Nell'intervista a Daniele De Rossi riportata più avanti, a che cosa attribuisce lui il fatto di essere riconosciuto come saggio?

Testo selezionato:
----

Daniele De Rossi, lei è diventato uno dei saggi del calcio italiano. Era capitan futuro ora è capitano e basta, nel senso pieno del termine. Cosa è successo in lei in questi anni?
«Per prima cosa grazie per la definizione di saggio del calcio italiano. Credo di essere una persona equilibrata. Mi è sempre stato riconosciuto, anche durante le prime fasi della mia carriera. E’ il mio carattere. Dentro il campo, ogni tanto, ho un po’ macchiato questa immagine con quelle uscite di foga che mi hanno sempre caratterizzato. Adesso anche in campo riesco a controllarmi meglio e sarebbe grave se non fosse così, a trentaquattro anni. Credo di venire reputato, anche dagli avversari, come una persona a modo. Il fatto di essere riconosciuto come saggio è forse dovuto al fatto che io non parlo tantissimo. E quando non parli tanto è molto più alta la probabilità di non dire stupidaggini. Il fatto di essere capitano a tutti gli effetti poi è una differenza che non sento molto durante la stagione, durante il mio lavoro, nella quotidianità. Ma capisco che qui la gente ha comunque bisogno di vedere un capitano romano, che sia tale non solo per il numero di partite giocate, ma per l’attaccamento profondo alla maglia e alla città».

----

Estratto dei dati:
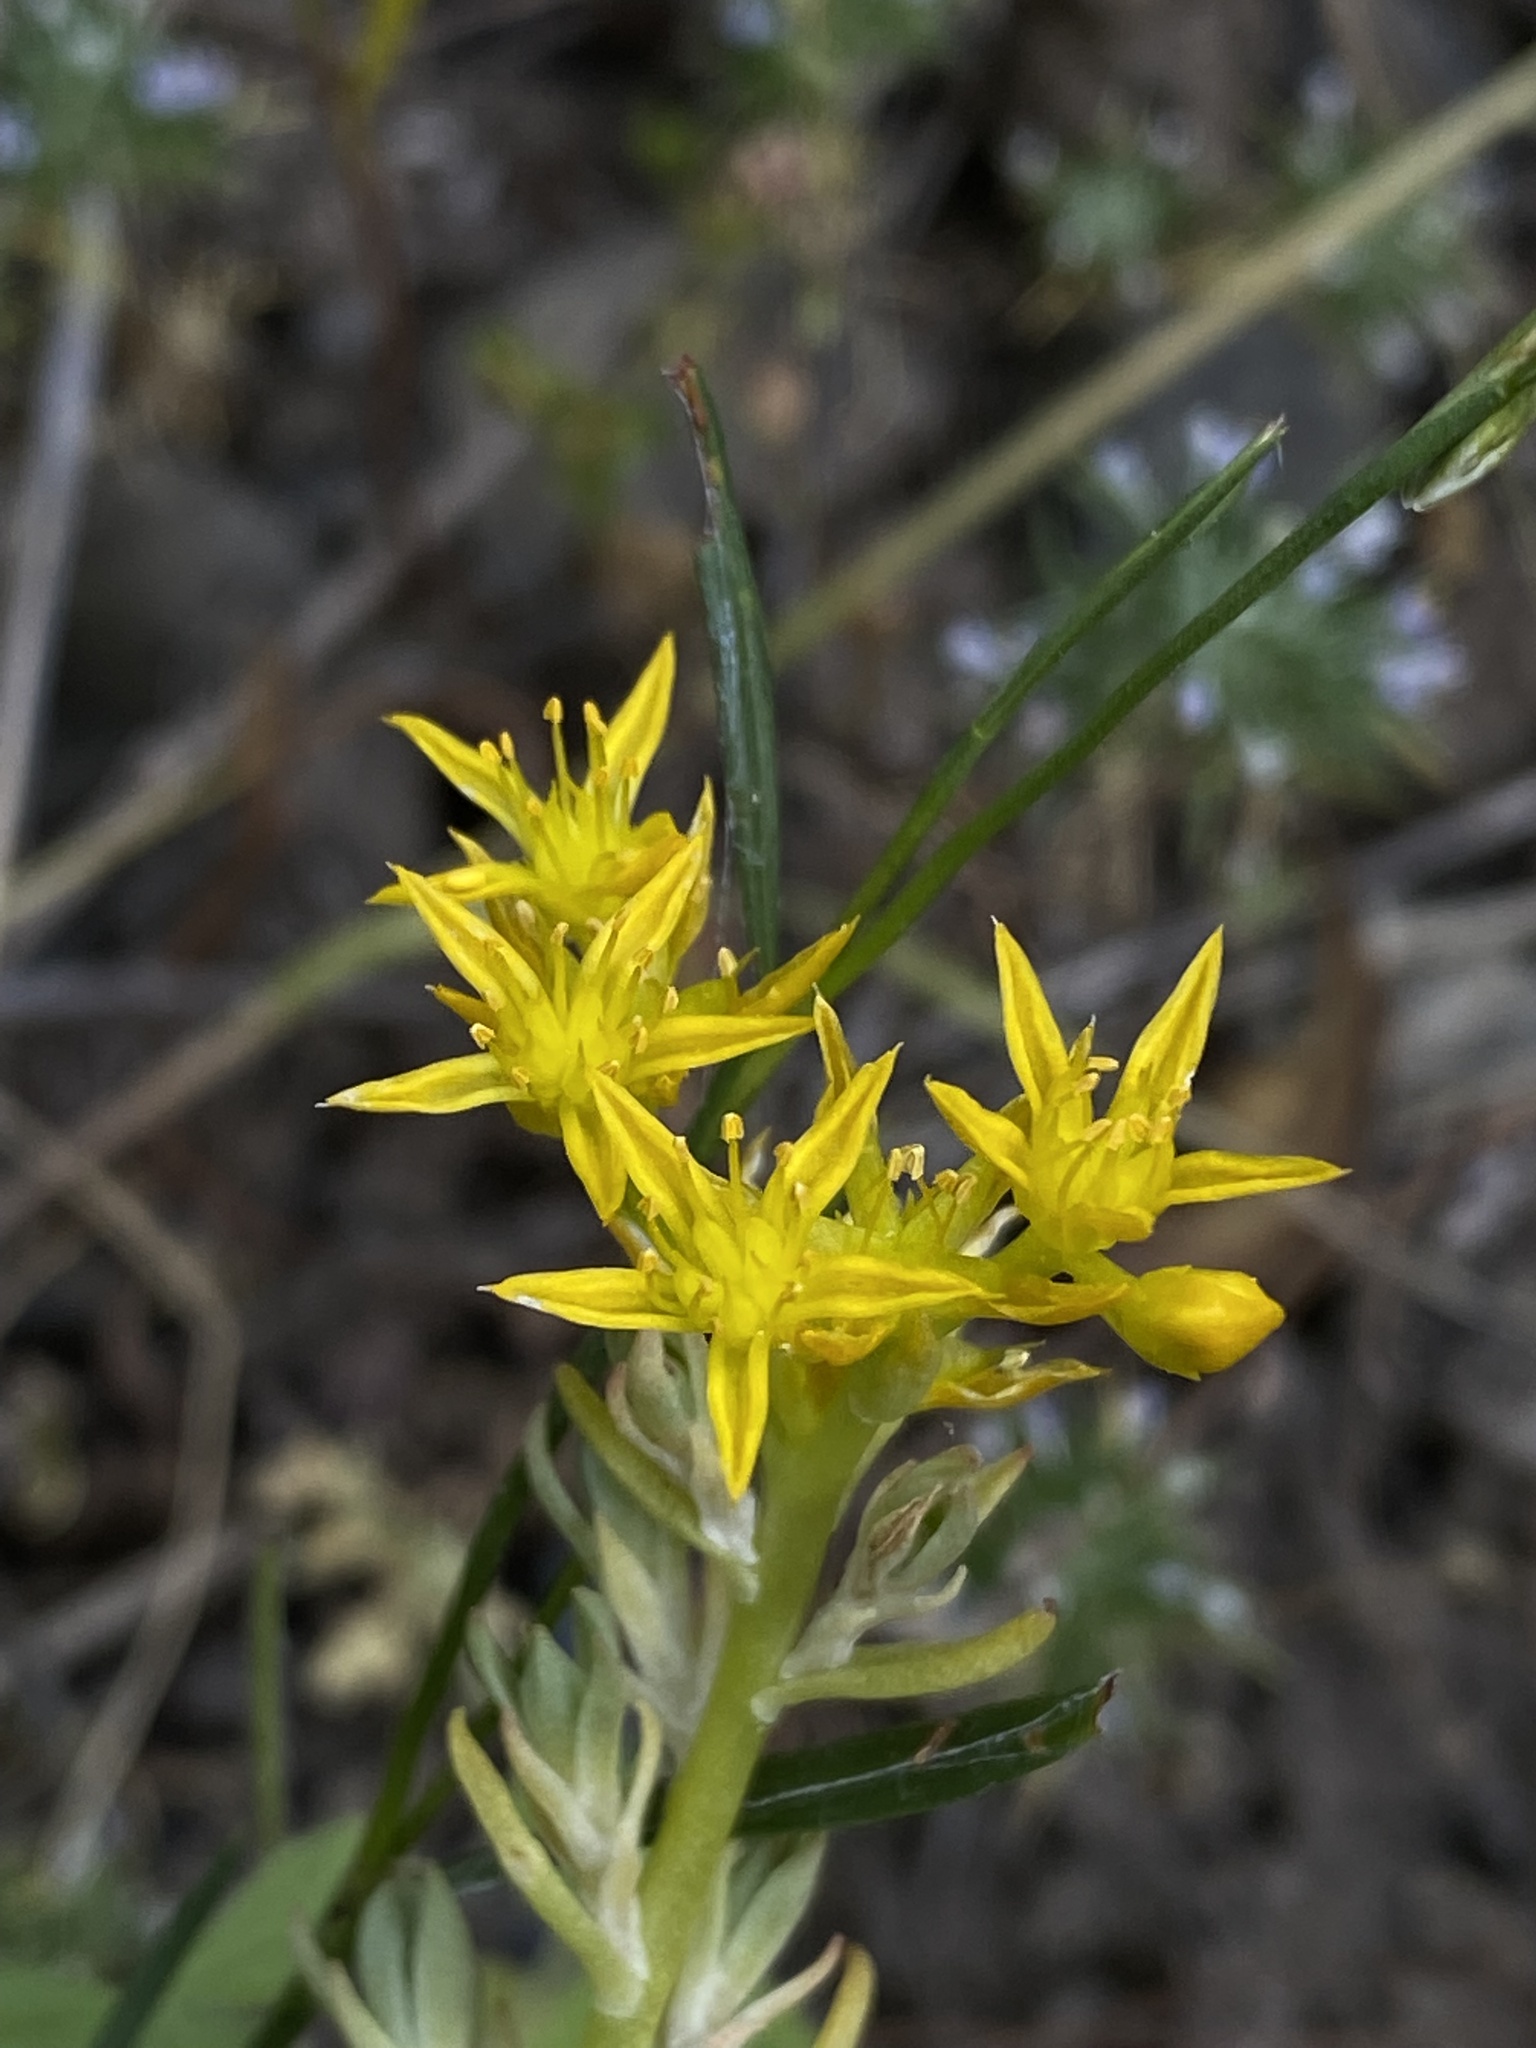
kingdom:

----

Risultato dell'esercizio: Al fatto che non parla tantissimo.